Methods: Using Norwegian Trøndelag Health Study (HUNT) data, we calculated risk scores from lifestyle and health data of 7221 dementia-free participants (mean age: 76.8 years, 54.1% female) collected in HUNT3 (2006-2008). Cognitive function was assessed using the Montreal Cognitive Assessment scale (MoCA) 11 years later in HUNT4 70+, and reassessed in 4716 participants 4 years thereafter. Associations between continuous risk scores or risk score tertiles, cognition and cognitive decline were examined using linear mixed-effects models. Logistic regression models were used to test associations between risk scores and a ≥ 3-point decline in MoCA scores.

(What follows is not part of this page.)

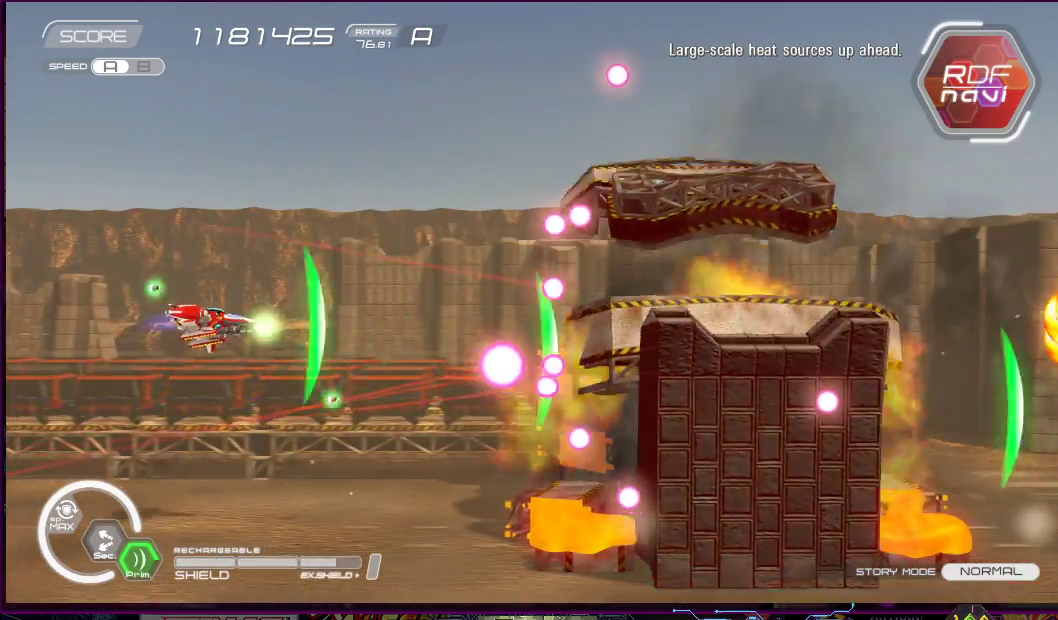
{"buttons": ["SQUARE"], "right_stick": "center", "events": [[283, "DPAD_LEFT", "down"], [433, "DPAD_LEFT", "up"]]}
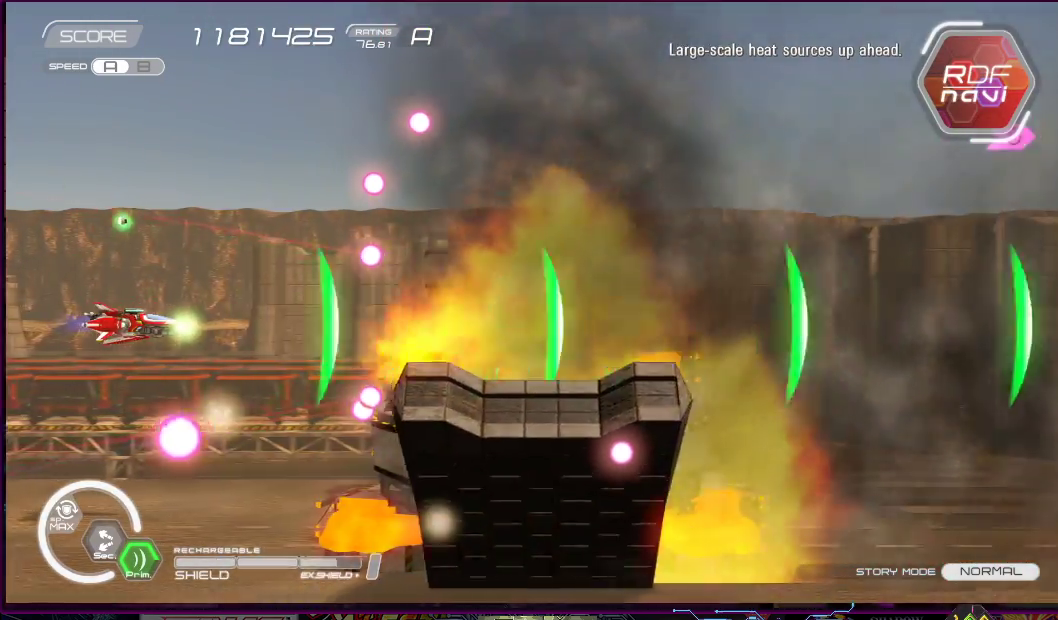
{"buttons": ["SQUARE", "DPAD_RIGHT"], "right_stick": "center", "events": [[283, "DPAD_RIGHT", "down"]]}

Results: All risk scores were significantly associated with cognitive function and cognitive decline. Associations with cognitive function ranged from UKBDRS β per 1SD=-1.61(95%CI:-1.72,-1.51) to CAIDE (β=-0.74;95%CI:-0.82,-0.67), and with yearly cognitive decline from Lancet (β=-0.23;95%CI:-0.27,-0.18) to CAIDE (β=-0.04;95%CI:-0.07,-0.02). High-low risk group differences in cognitive function were largest for CogDrisk (β=-3.04;95%CI:-3.27,-2.81), LIBRA (β=-3.04;95%CI:-3.27,-2.80) and lowest for CAIDE (β=-1.65;95%CI:-1.86,-1.44). High-risk groups showed the steepest decline for UKBDRS-APOE (β=-0.43;95%CI:-0.52,-0.34), Lancet (β=-0.39;95%CI:-0.48,-0.30), and LIBRA (β=-0.38;95%CI:-0.47,-0.28). All scores predicted ≥3-point decline modestly: AUCs were highest for UKBDRS (AUC=0.61;95%CI:0.60,0.63), UKBDRS-APOE (0.61;95%CI:0.60,0.63), CogDrisk (0.60;95%CI:0.58,0.62), and Lancet (0.60;95%CI:0.58,0.61), but none outperformed a model including age and education alone (0.61;95%CI:0.60,0.63).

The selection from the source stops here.